The answer consists solely of the listing's lines from the first through the line containing "### Prototypes in JavaScript", each reproduced exactly.

━━━━━ Task input

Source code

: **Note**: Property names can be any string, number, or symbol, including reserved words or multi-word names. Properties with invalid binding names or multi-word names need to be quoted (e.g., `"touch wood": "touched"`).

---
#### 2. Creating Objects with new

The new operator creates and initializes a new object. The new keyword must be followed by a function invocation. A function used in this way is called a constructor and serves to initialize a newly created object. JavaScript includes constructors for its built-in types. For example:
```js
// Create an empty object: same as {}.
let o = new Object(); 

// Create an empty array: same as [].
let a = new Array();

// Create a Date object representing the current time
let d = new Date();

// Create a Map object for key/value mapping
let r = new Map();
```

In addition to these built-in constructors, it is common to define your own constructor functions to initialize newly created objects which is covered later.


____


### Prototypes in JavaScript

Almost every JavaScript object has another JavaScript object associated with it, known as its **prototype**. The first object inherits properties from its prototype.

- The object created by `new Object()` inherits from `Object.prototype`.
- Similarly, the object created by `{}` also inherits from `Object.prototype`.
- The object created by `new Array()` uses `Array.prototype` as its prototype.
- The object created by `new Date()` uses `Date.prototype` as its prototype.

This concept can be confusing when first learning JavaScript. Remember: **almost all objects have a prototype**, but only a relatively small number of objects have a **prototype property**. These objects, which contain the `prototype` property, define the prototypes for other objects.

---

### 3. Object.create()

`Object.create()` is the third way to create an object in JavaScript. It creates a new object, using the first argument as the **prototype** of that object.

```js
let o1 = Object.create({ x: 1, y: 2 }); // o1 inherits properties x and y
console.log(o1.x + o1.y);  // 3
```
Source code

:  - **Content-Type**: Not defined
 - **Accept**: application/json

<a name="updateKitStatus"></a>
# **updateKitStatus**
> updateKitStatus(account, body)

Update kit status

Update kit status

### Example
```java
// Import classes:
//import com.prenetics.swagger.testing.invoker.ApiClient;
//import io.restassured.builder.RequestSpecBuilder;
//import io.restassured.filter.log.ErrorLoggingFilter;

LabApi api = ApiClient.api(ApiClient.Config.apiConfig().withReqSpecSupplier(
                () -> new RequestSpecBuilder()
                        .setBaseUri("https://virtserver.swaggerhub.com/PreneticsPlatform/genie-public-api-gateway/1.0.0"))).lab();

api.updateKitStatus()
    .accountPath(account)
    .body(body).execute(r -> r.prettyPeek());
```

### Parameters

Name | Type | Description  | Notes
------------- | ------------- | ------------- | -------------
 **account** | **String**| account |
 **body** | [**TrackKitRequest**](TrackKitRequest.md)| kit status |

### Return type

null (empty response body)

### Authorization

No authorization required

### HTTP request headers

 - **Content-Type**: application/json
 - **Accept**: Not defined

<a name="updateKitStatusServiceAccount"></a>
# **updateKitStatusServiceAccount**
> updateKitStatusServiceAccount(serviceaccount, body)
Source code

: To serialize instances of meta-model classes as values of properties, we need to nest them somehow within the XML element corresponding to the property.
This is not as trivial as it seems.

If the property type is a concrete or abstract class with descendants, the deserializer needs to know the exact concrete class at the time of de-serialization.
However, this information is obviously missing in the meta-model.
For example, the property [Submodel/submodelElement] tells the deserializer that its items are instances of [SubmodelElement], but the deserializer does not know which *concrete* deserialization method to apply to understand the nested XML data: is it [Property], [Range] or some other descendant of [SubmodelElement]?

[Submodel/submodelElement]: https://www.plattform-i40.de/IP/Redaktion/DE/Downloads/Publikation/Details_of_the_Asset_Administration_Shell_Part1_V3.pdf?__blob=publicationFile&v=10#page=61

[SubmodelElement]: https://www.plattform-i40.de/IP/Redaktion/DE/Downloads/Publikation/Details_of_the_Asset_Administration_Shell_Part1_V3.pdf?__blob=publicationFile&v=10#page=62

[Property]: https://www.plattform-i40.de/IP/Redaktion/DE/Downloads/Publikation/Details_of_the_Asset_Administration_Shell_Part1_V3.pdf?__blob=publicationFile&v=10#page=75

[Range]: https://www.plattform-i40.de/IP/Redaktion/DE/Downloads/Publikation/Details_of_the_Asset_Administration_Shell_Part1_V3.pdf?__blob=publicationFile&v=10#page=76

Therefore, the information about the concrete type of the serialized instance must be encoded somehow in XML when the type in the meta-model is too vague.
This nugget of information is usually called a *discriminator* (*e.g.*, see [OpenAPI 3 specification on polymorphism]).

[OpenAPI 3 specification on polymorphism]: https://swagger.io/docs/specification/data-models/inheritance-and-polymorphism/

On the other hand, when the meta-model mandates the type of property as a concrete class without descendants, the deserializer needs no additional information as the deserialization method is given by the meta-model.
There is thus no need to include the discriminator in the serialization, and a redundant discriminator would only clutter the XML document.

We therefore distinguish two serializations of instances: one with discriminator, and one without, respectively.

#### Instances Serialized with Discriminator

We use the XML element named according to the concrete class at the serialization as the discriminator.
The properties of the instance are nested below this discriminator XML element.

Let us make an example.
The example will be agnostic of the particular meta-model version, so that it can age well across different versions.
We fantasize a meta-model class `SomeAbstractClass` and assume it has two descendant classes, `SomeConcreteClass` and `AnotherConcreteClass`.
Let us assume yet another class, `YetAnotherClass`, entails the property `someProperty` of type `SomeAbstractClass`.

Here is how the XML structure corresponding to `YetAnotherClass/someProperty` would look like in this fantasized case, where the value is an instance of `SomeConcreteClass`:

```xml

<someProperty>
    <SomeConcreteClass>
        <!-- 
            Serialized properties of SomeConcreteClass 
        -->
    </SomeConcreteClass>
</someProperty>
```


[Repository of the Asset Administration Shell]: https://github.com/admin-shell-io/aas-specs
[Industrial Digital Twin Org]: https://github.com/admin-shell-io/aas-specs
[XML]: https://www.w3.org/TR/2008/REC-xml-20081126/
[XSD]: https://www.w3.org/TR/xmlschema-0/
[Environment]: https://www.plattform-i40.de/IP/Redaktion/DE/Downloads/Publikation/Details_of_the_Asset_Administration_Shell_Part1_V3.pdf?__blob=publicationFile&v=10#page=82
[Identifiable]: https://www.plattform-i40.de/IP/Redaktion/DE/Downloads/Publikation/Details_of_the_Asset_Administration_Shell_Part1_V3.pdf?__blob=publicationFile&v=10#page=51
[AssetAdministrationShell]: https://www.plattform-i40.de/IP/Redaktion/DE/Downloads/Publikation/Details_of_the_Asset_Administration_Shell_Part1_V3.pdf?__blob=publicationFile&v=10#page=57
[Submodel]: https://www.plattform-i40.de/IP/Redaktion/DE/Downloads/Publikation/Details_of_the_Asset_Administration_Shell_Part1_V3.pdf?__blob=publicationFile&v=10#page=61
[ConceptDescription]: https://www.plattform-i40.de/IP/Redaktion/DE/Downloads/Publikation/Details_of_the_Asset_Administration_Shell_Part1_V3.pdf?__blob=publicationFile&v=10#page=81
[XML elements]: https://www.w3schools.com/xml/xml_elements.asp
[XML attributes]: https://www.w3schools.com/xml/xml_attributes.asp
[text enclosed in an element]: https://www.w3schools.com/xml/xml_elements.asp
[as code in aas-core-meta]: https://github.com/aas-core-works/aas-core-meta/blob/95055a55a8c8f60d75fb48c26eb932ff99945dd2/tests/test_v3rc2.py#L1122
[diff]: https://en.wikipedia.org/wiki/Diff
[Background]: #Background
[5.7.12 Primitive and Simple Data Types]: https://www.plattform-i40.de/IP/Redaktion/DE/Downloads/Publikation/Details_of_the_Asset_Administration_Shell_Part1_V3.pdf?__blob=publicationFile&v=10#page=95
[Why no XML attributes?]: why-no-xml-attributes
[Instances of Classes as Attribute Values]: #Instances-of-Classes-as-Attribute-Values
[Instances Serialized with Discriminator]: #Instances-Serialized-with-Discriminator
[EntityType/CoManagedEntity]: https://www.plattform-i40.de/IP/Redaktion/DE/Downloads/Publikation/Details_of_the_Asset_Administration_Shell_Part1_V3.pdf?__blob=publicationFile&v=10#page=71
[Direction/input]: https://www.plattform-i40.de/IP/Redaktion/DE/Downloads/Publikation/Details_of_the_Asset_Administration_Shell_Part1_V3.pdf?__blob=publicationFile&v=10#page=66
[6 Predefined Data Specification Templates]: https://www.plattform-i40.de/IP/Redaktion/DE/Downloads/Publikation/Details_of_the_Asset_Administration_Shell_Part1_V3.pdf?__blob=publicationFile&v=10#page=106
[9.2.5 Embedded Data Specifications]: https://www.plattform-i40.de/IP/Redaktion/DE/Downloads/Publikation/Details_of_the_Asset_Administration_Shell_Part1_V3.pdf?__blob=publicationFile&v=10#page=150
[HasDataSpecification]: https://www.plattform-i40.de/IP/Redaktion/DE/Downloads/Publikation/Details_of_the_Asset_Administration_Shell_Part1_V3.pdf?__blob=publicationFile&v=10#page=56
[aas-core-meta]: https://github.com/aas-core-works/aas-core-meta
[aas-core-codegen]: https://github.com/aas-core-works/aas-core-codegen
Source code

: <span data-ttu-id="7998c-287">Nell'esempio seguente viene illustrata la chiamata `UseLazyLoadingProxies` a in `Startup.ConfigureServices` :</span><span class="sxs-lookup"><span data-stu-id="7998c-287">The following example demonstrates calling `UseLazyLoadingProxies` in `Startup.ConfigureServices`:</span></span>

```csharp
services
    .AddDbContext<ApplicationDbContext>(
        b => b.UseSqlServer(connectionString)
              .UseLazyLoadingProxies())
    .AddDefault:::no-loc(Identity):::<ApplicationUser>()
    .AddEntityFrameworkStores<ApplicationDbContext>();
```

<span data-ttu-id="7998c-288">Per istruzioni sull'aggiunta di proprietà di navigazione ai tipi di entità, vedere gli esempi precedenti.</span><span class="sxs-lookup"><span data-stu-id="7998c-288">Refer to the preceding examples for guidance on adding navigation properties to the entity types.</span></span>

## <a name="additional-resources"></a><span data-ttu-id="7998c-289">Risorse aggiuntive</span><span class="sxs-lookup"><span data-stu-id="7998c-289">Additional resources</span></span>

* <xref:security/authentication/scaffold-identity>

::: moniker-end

━━━━━━━━━━

Answer below –
Source code

: **Note**: Property names can be any string, number, or symbol, including reserved words or multi-word names. Properties with invalid binding names or multi-word names need to be quoted (e.g., `"touch wood": "touched"`).

---
#### 2. Creating Objects with new

The new operator creates and initializes a new object. The new keyword must be followed by a function invocation. A function used in this way is called a constructor and serves to initialize a newly created object. JavaScript includes constructors for its built-in types. For example:
```js
// Create an empty object: same as {}.
let o = new Object(); 

// Create an empty array: same as [].
let a = new Array();

// Create a Date object representing the current time
let d = new Date();

// Create a Map object for key/value mapping
let r = new Map();
```

In addition to these built-in constructors, it is common to define your own constructor functions to initialize newly created objects which is covered later.


____


### Prototypes in JavaScript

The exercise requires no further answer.